**Instructions to follow**
What is needed is a faithful transcription of all the data below, pictures excluded.

**Dataset extract**
========================================================================

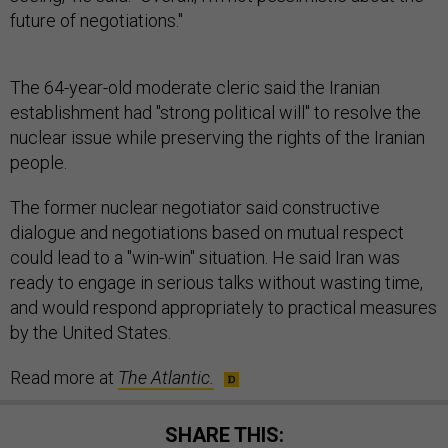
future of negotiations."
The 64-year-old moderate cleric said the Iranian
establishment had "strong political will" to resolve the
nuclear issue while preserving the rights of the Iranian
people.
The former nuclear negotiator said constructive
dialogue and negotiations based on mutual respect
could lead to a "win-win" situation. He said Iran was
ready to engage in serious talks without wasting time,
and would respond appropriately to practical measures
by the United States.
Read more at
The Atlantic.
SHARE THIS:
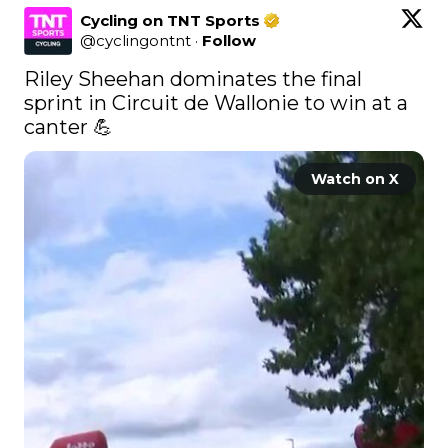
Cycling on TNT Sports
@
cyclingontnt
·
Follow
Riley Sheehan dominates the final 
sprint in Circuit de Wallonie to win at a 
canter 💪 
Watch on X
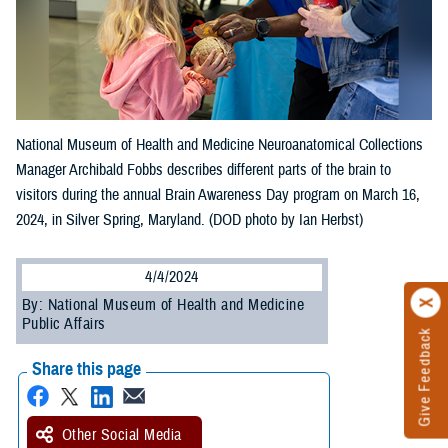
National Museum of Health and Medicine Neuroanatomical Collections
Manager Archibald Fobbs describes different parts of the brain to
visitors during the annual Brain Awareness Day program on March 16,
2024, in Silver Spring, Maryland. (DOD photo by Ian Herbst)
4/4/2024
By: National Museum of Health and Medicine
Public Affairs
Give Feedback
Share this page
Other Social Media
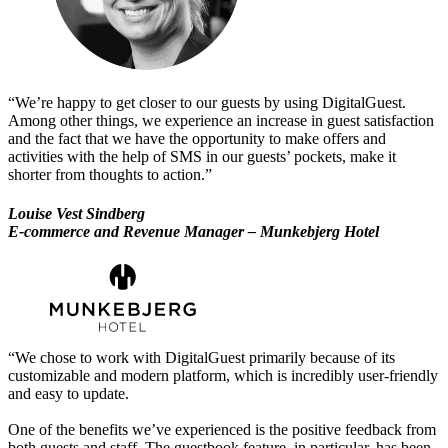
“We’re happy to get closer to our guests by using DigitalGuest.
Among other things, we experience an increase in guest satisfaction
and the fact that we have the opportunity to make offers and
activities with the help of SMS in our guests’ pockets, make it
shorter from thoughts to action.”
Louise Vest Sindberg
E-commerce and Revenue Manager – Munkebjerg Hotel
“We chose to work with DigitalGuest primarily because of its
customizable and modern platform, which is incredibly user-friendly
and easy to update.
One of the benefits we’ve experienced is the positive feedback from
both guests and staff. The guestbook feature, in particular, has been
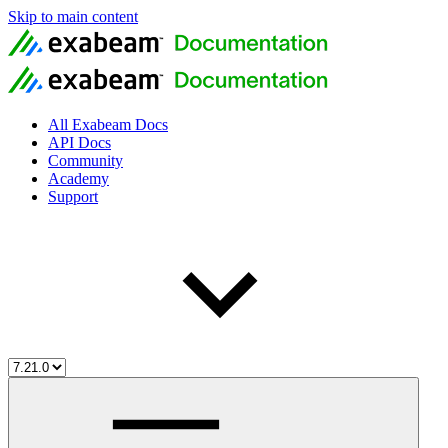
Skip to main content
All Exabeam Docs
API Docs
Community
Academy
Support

========================================================================

**Result of this task**
future of negotiations."
The 64-year-old moderate cleric said the Iranian
establishment had "strong political will" to resolve the
nuclear issue while preserving the rights of the Iranian
people.
The former nuclear negotiator said constructive
dialogue and negotiations based on mutual respect
could lead to a "win-win" situation. He said Iran was
ready to engage in serious talks without wasting time,
and would respond appropriately to practical measures
by the United States.
Read more at
The Atlantic.
SHARE THIS:
Cycling on TNT Sports
@
cyclingontnt
·
Follow
Riley Sheehan dominates the final 
sprint in Circuit de Wallonie to win at a 
canter 💪 
Watch on X
National Museum of Health and Medicine Neuroanatomical Collections
Manager Archibald Fobbs describes different parts of the brain to
visitors during the annual Brain Awareness Day program on March 16,
2024, in Silver Spring, Maryland. (DOD photo by Ian Herbst)
4/4/2024
By: National Museum of Health and Medicine
Public Affairs
Give Feedback
Share this page
Other Social Media
“We’re happy to get closer to our guests by using DigitalGuest.
Among other things, we experience an increase in guest satisfaction
and the fact that we have the opportunity to make offers and
activities with the help of SMS in our guests’ pockets, make it
shorter from thoughts to action.”
Louise Vest Sindberg
E-commerce and Revenue Manager – Munkebjerg Hotel
“We chose to work with DigitalGuest primarily because of its
customizable and modern platform, which is incredibly user-friendly
and easy to update.
One of the benefits we’ve experienced is the positive feedback from
both guests and staff. The guestbook feature, in particular, has been
Skip to main content
All Exabeam Docs
API Docs
Community
Academy
Support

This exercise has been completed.